As a candidate and as president, Trump has also repeatedly promised to stop what he—and many peace activists—often call America's "endless wars." He has come closer to ending the U.S. war in Afghanistan, now nearing its 20th year, than either Bush or Obama, and he has all but ended the war against the Islamic State (ISIS) in Iraq and Syria started by Obama.
There is, however, a tremendous caveat. The reason why the war in Iraq and Syria is effectively over is because Trump followed through on his campaign promise to "bomb the shit out of" militants there and "take out their families"—a war crime.
Civilian casualties have soared in nearly all of the countries under U.S. attack during Trump's tenure, as the administration has loosened rules of engagement meant to protect innocent people. In 2017, then-Defense Secretary James Mattis—who earned his "Mad Dog" moniker during the atrocity-laden battles for Fallujah in 2004—announced that the U.S. was shifting from a policy of attrition to one of "annihilation" in the war against ISIS. Mattis drew condemnation from human rights advocates when he added that "civilian casualties are a fact of life" that cannot be avoided in such a war.
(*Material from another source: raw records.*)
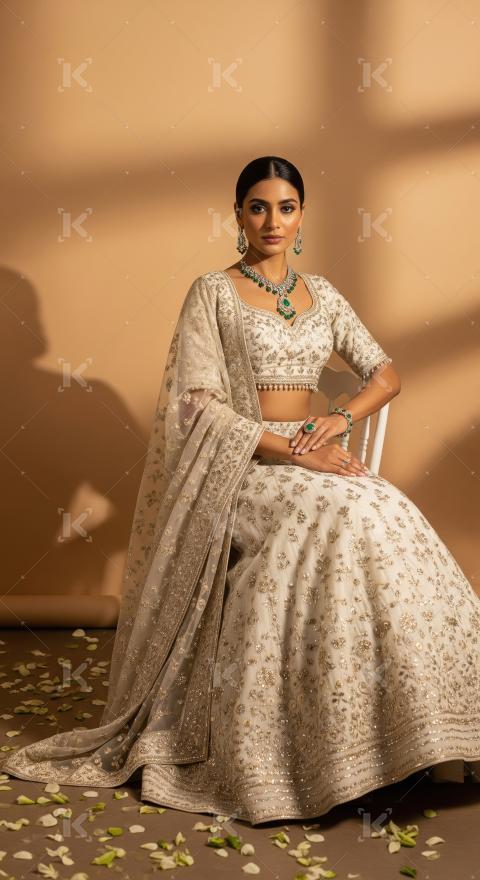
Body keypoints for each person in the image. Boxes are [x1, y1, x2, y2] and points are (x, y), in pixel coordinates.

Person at [2, 156, 480, 827]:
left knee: (381, 507)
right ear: (238, 216)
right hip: (246, 467)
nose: (272, 221)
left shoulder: (324, 295)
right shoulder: (214, 293)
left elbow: (386, 373)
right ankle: (310, 746)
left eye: (286, 207)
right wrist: (286, 447)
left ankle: (412, 725)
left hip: (312, 458)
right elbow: (197, 407)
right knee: (340, 514)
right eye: (258, 207)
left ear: (301, 215)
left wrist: (337, 420)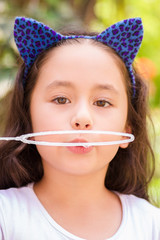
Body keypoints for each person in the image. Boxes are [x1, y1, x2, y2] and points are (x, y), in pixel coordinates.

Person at [0, 16, 159, 240]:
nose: (82, 118)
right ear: (29, 116)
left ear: (128, 128)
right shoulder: (5, 217)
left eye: (102, 102)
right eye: (61, 99)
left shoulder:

The U.S.-led coalition victory over ISIS was achieved at a tremendous cost of civilian life. Cities, towns, and villages including Mosul, Iraq, and Raqqa, Syria were largely reduced to rubble in furious air and ground assaults that left thousands of residents dead and many thousands more wounded and displaced.
While it is impossible to say exactly how many civilians have been killed during the ongoing so-called "War on Terror"—Gen. Tommy Franks infamously declared on the eve of the Iraq invasion that "we don't do body counts"—the number is at least in the hundreds of thousands and possibly over one million. Common Dreams reported Tuesday that a new report from the Brown University Costs of War Project estimates the U.S.-led war has also displaced a staggering 59 million people in eight nations since 2001.
Since waging the world's only nuclear war in 1945, U.S. bombs and bullets have killed more foreign civilians than those of any other armed force on the planet, by far.
Rep. Ro Khanna (D-Calif.) was among the progressives who pointed out the president's own warmongering tendencies.
"If you are really opposed to companies that make bombs and planes making money, why have you proposed over $140 billion MORE in defense spending than Obama, including a slush fund for endless wars?" the congressman tweeted.